Strategic leverage: Having its own chips gives Microsoft more negotiating power with external vendors and more freedom to plan its hardware roadmap without being fully dependent on outside timelines.
The Bigger Picture: AI Chips as the New Cloud War
We’re entering a phase where AI chips are the new battleground in the cloud wars. Google has TPUs, Amazon has Trainium, Meta is building its own accelerators, and now Microsoft is all in too. But none of them are fully walking away from Nvidia or AMD.
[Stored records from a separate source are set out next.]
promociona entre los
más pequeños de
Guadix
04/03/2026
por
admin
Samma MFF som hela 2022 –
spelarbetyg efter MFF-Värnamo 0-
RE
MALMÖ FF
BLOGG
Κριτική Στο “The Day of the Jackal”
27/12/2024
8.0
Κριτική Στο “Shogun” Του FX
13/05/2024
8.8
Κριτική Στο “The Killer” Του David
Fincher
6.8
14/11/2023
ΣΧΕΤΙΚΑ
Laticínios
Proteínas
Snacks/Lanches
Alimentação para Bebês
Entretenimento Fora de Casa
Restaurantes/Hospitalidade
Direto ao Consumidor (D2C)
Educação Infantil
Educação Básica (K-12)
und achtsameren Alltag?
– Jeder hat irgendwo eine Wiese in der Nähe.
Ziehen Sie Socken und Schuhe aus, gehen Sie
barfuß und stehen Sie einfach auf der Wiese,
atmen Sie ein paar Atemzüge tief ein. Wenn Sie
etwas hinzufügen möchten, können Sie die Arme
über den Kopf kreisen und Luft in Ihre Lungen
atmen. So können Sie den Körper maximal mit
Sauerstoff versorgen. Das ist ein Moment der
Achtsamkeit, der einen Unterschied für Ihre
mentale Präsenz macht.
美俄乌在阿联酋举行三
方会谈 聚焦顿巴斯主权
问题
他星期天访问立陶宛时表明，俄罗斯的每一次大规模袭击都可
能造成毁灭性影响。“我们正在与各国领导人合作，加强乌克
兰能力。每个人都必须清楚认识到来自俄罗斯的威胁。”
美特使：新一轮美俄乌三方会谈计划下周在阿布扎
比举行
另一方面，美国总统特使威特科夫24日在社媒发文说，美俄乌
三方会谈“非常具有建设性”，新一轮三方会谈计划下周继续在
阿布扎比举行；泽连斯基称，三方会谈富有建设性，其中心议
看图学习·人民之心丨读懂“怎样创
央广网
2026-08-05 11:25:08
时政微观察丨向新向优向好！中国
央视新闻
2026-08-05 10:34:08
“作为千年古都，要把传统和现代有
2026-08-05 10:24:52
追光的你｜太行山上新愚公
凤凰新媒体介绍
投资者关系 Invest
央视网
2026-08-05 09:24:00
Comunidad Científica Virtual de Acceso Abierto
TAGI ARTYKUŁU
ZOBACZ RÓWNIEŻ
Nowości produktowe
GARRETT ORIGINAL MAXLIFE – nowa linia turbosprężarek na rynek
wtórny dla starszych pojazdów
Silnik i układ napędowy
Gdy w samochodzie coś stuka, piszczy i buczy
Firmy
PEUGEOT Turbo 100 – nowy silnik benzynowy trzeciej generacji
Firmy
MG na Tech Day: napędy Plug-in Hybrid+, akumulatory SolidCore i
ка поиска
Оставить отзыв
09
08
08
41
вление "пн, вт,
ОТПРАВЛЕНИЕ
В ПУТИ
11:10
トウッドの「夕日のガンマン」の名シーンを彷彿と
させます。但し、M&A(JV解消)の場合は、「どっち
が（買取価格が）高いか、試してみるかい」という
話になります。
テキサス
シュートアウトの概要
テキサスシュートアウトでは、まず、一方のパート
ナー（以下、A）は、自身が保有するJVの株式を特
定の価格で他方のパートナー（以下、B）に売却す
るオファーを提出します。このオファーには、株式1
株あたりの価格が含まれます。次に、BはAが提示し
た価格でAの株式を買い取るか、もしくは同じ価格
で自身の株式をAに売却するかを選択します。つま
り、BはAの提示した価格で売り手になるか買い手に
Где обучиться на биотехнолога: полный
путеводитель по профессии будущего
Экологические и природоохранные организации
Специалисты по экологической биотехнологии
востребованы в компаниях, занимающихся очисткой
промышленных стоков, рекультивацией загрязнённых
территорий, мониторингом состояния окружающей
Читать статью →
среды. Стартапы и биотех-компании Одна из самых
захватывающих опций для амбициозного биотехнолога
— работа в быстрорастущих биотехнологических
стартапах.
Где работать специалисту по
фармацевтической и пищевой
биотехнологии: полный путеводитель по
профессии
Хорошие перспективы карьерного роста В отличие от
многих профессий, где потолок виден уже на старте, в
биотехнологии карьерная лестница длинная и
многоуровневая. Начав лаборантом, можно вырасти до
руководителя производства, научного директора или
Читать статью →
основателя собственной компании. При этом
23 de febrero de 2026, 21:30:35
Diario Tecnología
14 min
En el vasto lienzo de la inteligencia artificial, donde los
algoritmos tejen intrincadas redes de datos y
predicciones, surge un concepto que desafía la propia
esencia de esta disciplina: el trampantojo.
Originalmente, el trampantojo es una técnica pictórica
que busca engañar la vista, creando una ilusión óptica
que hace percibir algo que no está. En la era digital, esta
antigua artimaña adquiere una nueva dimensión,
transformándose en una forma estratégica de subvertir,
Instead, they are combining custom silicon with best-in-class GPUs from external partners. Nadella’s statement that Microsoft will keep buying chips even after launching its own is just an honest reflection of how massive and fast-growing the AI compute market really is.
Final Thoughts
The takeaway is simple but powerful: having your own AI chip doesn’t mean you stop needing others. For Microsoft, building its own silicon is about optimization and control, while continuing to buy from Nvidia and AMD is about scale, ecosystem, and flexibility.
If you’re a developer, founder, or tech enthusiast, expect a future where cloud providers quietly mix and match different AI chips under the hood, while you simply choose the performance and price tier that fits your project. Behind that simplicity is a complex supply chain—and in the age of AI, no one wins alone.